Problem definition → small, safe change → change review → refactor — repeat the loop.

Mandatory Rules

• Before changing anything, read the relevant files end to end, including all call/reference paths.
• Keep tasks, commits, and PRs small.
• If you make assumptions, record them in the Issue/PR/ADR.
• Never commit or log secrets; validate all inputs and encode/normalize outputs.
• Avoid premature abstraction and use intention-revealing names.
• Compare at least two options before deciding.

Mindset

• Think like a senior engineer.
• Don’t jump in on guesses or rush to conclusions.
• Always evaluate multiple approaches; write one line each for pros/cons/risks, then choose the simplest solution.

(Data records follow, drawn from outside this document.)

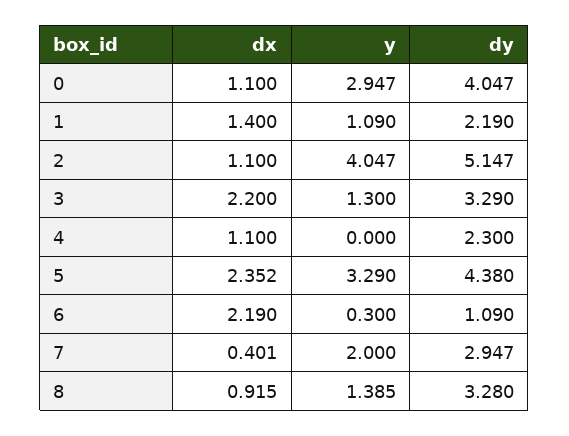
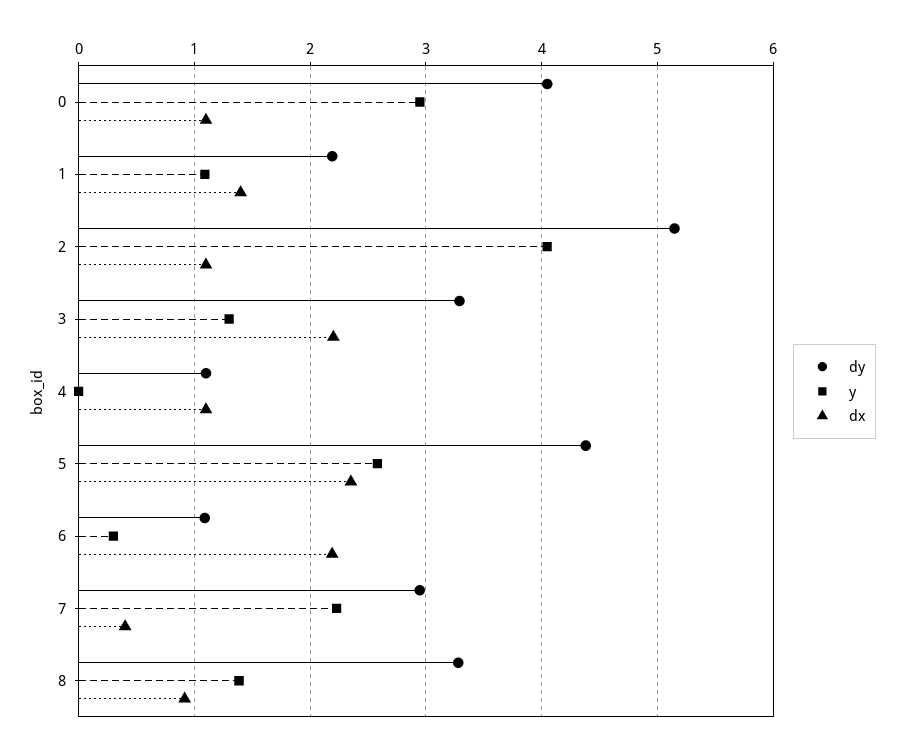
  {
    "dx": {
      "0": 1.1,
      "1": 1.4,
      "2": 1.1,
      "3": 2.2,
      "4": 1.1,
      "5": 2.352,
      "6": 2.19,
      "7": 0.401,
      "8": 0.915
    },
    "y": {
      "0": 2.947,
      "1": 1.09,
      "2": 4.047,
      "3": 1.3,
      "4": 0,
-     "5": 3.29,
+     "5": 2.6,
      "6": 0.3,
-     "7": 2,
+     "7": 2.2,
      "8": 1.385
    },
    "dy": {
      "0": 4.047,
      "1": 2.19,
      "2": 5.147,
      "3": 3.29,
-     "4": 2.3,
+     "4": 1.1,
      "5": 4.38,
      "6": 1.09,
      "7": 2.947,
      "8": 3.28
    }
  }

Code & File Reference Rules

• Read files thoroughly from start to finish (no partial reads).
• Before changing code, locate and read definitions, references, call sites, related tests, docs/config/flags.
• Do not change code without having read the entire file.
• Before modifying a symbol, run a global search to understand pre/postconditions and leave a 1–3 line impact note.

Required Coding Rules

• Before coding, write a Problem 1-Pager: Context / Problem / Goal / Non-Goals / Constraints.
• Enforce limits: file ≤ 300 LOC, function ≤ 50 LOC, parameters ≤ 5, cyclomatic complexity ≤ 10. If exceeded, split/refactor.
• Prefer explicit code; no hidden “magic.”
• Follow DRY, but avoid premature abstraction.
• Isolate side effects (I/O, network, global state) at the boundary layer.
• Catch only specific exceptions and present clear user-facing messages.
• Use structured logging and do not log sensitive data (propagate request/correlation IDs when possible).
• Account for time zones and DST.

Testing Rules

• New code requires new tests; bug fixes must include a regression test (write it to fail first).
• Tests must be deterministic and independent; replace external systems with fakes/contract tests.
• Include ≥1 happy path and ≥1 failure path in e2e tests.
• Proactively assess risks from concurrency/locks/retries (duplication, deadlocks, etc.).

Security Rules

• Never leave secrets in code/logs/tickets.
• Validate, normalize, and encode inputs; use parameterized operations.
• Apply the Principle of Least Privilege.

Clean Code Rules

• Use intention-revealing names.
• Each function should do one thing.
• Keep side effects at the boundary.
• Prefer guard clauses first.
• Symbolize constants (no hardcoding).
• Structure code as Input → Process → Return.
• Report failures with specific errors/messages.
• Make tests serve as usage examples; include boundary and failure cases.

Anti-Pattern Rules

• Don’t modify code without reading the whole context.
• Don’t expose secrets.
• Don’t ignore failures or warnings.
• Don’t introduce unjustified optimization or abstraction.
• Don’t overuse broad exceptions.

Additional Operating Rules (Consolidated)

• Use PRPs for any multi-step or risky change. Link PRP IDs in commits and merge requests.
• Prefer least-privilege tools and project-scoped MCP servers.
• Enforce token budgets and early-stop conditions per agent.
• Emit hook events for UserPromptSubmit, PreToolUse, PostToolUse, SubagentStop, Stop with PRP and agent IDs.
• Require deterministic deliverables per role with explicit acceptance criteria.